▸ THINGS TO DO
(1) Set down the passage of the Raspberry Pi camera thread from "python pic_send_via_mqtt.py -p" up to and including "decide to do it.".
(2) For each statement, answer yes or no according to the Raspberry Pi camera thread, and quote the words that decide it: (a) The writer currently runs the DNN analyzer on a Raspberry Pi 3. (b) The script "pic_send_via_mqtt.py" has to be given a camera id. (c) Rekognition is free at any usage level with no time limit.

Standalone Raspberry Pi Security Camera with AI "person detection"

My first implementation was using AWS Lambda and S3, then I changed to Rekognition, it worked very well, is fast, no doubt, and off-loads edge devices that can be made simpler (just push the image). It's true, it is free up to a certain usage level but only for the first year.

I also agree with @wb666greene, I prefer a local solution but it is a personal choice. From technology point of view, they all do the job

By chance, do you have a script that is doing items 1-3 on your Centralized DNN analyzed solution diagram? I just ordered my Movidius and once I get it up and running I would like to do the same thing as described in items 1-3 except send the results to Home Assistant. Also, I was thinking I could use Wyze Cameras with the Dafang hack and get those to save pictures to my pi or NAS?

Let me look into that, my scripts are a bit personalized and I think I need to add some more comments while making them more generic

Since you have ordered a Movidius, the actual analyze will then take place in that device but my analyze is made in sw only so that part, supporting & using the stick, you need to build yourself. You can most likely use my script as an input for such a modification (and you can keep mine as is and compare performance if you run it in a decent powerful laptop or so).

I am, as mentioned, running the DNN analyzer in a couple of years old Lenovo laptop and it is very fast in analyzing I think. Maybe not fully up to speed for self driving cars but anyway, for my application, fast enough

I'll be back with scripts but it might take a day or so for me to finish considering other things on the "to-do-list"

Kind regards, Walter

That would be amazing. I have several items on my "to-do" as well, including just get the Movidius setup, so take your time. Right now I am most concerned with extracting the analysis results and getting them into MQTT, so anything that helps me in that regard is greatly appreciated.

For this setup, to be able to give adequate support if needed, I assume that the reader is somehow familiar with Python and is able to install required Python packages using PIP

I also assume that you are able to install OpenCV on the computer running the analyzer. I did follow this guide:
https://milq.github.io/install-opencv-ubuntu-debian/

Furthermore I foresee that we have a common computer available with "decent" performance where the DNN analyze takes place. I have tried running it on a RPi3 and it works but the performance was not satisfying so instead I use an older Lenovo Intel Core i5 laptop now with Debian, 12GB RAM, SSD disk, in all, pretty good performance

1) Sending pictures via MQTT
The Python script, "pic_send_via_mqtt.py", reads a picture file and sends that to a camera specific topic on a MQTT broker. The script must be called with some parameters

  • the path to and name of the picture file to be sent
  • a camera id to tell the DNN analyzer from which camera the picture was taken

Typically you call the script like this:

python pic_send_via_mqtt.py -p /home/pi/Pictures/picname.jpg -c 32

In my setup I use the great Motion software so this call is simply executed when Motion detects motion...if you use some other software, you have to arrange the call to be made in a way that is supported by that software

Just some words about the camera id; I use numbers for my cameras that are defined in the DNN analyzer script but this can of course be modified. Only thing, you need to modify on both ends if you decide to do it.

▸ Saved entries
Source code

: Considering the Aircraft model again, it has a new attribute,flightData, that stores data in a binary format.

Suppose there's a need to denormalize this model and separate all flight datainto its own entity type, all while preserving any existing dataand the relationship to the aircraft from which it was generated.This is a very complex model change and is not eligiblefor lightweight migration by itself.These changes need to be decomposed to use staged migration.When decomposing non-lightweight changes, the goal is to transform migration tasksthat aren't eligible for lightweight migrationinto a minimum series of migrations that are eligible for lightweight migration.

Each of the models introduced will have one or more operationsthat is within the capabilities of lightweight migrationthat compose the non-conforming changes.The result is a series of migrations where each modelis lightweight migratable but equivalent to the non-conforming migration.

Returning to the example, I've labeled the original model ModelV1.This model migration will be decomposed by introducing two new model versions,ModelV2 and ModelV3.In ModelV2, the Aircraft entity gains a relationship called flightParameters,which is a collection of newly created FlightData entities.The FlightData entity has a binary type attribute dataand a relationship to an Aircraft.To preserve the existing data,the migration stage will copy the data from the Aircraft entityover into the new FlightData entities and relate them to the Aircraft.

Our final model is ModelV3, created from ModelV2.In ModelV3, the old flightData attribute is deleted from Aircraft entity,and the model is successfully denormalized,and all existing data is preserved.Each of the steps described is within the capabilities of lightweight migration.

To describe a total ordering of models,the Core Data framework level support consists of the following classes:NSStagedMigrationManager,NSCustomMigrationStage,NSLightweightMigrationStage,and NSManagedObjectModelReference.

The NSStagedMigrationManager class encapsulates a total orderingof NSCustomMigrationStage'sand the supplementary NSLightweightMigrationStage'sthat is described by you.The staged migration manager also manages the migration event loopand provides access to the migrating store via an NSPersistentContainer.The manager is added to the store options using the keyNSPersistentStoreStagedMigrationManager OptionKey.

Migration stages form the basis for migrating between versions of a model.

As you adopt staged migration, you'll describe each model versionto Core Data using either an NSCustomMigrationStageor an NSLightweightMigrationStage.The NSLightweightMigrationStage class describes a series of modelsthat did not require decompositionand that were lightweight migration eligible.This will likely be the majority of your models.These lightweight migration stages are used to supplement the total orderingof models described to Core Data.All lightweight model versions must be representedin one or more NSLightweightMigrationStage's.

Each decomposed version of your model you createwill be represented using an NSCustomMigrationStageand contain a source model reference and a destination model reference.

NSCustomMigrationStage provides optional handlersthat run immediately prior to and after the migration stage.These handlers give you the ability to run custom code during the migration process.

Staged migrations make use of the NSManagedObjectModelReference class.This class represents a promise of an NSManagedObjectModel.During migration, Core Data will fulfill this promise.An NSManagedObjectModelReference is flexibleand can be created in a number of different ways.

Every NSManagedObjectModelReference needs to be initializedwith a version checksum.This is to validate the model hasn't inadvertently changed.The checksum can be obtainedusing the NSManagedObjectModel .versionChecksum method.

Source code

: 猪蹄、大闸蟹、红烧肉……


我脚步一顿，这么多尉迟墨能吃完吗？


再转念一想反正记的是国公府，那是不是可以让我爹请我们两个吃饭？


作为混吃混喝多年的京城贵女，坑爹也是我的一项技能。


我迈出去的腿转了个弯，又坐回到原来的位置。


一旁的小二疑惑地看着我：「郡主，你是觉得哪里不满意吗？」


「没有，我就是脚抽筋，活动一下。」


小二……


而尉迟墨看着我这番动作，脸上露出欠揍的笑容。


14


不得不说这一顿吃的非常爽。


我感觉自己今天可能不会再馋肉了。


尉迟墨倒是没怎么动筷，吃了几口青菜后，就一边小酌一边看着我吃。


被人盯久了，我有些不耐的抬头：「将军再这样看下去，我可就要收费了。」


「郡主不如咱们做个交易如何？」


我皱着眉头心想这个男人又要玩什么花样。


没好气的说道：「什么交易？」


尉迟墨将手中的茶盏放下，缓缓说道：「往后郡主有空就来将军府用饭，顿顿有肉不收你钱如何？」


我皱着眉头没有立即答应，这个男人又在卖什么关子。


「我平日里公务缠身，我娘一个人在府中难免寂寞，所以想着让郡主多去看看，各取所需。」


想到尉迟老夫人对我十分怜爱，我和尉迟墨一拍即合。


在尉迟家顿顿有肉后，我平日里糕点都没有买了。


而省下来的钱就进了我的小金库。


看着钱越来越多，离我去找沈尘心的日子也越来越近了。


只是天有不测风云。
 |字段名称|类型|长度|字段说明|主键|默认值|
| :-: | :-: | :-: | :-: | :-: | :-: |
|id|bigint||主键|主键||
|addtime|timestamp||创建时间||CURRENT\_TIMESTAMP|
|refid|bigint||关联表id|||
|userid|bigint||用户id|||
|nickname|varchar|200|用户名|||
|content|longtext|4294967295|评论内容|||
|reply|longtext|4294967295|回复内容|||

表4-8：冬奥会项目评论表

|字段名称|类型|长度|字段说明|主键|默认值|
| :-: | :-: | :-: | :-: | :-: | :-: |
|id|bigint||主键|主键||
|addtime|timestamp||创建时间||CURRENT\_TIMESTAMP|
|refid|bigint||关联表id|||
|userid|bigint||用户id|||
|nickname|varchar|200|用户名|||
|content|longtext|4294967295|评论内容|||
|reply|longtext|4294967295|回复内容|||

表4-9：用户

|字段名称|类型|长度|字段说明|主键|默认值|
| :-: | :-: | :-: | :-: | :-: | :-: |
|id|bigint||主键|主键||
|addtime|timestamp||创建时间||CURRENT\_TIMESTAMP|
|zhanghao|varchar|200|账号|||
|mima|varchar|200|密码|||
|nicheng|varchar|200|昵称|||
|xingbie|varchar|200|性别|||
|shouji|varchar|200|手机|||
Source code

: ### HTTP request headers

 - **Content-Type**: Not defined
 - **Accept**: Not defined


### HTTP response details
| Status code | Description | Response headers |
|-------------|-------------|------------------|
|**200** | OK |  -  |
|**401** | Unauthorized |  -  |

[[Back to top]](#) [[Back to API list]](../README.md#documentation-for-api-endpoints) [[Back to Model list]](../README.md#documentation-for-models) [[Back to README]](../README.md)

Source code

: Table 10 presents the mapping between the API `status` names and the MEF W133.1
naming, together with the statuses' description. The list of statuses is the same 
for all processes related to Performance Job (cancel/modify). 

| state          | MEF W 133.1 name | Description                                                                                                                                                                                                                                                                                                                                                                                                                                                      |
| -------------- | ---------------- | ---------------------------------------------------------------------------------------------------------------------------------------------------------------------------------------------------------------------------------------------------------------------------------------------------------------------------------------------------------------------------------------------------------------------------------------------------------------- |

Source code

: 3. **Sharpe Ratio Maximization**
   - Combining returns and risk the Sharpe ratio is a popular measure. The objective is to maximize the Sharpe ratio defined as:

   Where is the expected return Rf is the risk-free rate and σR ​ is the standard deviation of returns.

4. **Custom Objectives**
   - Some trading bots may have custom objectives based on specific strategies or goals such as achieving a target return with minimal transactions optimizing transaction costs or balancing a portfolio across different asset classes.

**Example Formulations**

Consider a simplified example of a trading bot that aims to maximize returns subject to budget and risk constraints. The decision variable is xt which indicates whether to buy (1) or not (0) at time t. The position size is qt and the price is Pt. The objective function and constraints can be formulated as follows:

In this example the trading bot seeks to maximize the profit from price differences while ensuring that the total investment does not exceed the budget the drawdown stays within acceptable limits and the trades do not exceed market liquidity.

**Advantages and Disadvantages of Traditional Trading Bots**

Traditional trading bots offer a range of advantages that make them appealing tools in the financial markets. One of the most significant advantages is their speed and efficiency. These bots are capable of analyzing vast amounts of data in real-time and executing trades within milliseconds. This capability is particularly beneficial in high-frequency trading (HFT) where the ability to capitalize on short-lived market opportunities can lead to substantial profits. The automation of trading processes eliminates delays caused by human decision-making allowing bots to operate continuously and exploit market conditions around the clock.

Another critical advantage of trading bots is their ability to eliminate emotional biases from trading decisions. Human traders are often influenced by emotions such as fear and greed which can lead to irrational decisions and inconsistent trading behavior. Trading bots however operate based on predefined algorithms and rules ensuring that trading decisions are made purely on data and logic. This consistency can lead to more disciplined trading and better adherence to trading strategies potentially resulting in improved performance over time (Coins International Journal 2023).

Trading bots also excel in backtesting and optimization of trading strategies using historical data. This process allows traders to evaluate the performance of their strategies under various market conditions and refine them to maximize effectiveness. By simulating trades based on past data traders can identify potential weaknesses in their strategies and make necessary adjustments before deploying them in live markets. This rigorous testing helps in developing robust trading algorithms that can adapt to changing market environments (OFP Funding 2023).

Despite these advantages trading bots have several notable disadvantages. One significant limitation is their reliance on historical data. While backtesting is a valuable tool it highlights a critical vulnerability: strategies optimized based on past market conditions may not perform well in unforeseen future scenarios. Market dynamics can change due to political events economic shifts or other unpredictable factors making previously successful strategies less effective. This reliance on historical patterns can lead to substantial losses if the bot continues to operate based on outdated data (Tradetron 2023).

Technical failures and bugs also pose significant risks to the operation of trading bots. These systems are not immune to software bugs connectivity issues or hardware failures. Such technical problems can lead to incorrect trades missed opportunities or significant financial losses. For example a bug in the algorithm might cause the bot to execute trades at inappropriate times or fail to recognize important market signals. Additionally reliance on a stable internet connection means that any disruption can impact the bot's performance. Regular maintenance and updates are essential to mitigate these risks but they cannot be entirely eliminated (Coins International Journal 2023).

▸ ANSWERS TO THE TASKS
(1)
python pic_send_via_mqtt.py -p /home/pi/Pictures/picname.jpg -c 32

In my setup I use the great Motion software so this call is simply executed when Motion detects motion...if you use some other software, you have to arrange the call to be made in a way that is supported by that software

Just some words about the camera id; I use numbers for my cameras that are defined in the DNN analyzer script but this can of course be modified. Only thing, you need to modify on both ends if you decide to do it.

(2)
(a) No: "I have tried running it on a RPi3 and it works but the performance was not satisfying so instead I use an older Lenovo Intel Core i5 laptop now"
(b) Yes: "The script must be called with some parameters" and "a camera id to tell the DNN analyzer from which camera the picture was taken"
(c) No: "it is free up to a certain usage level but only for the first year."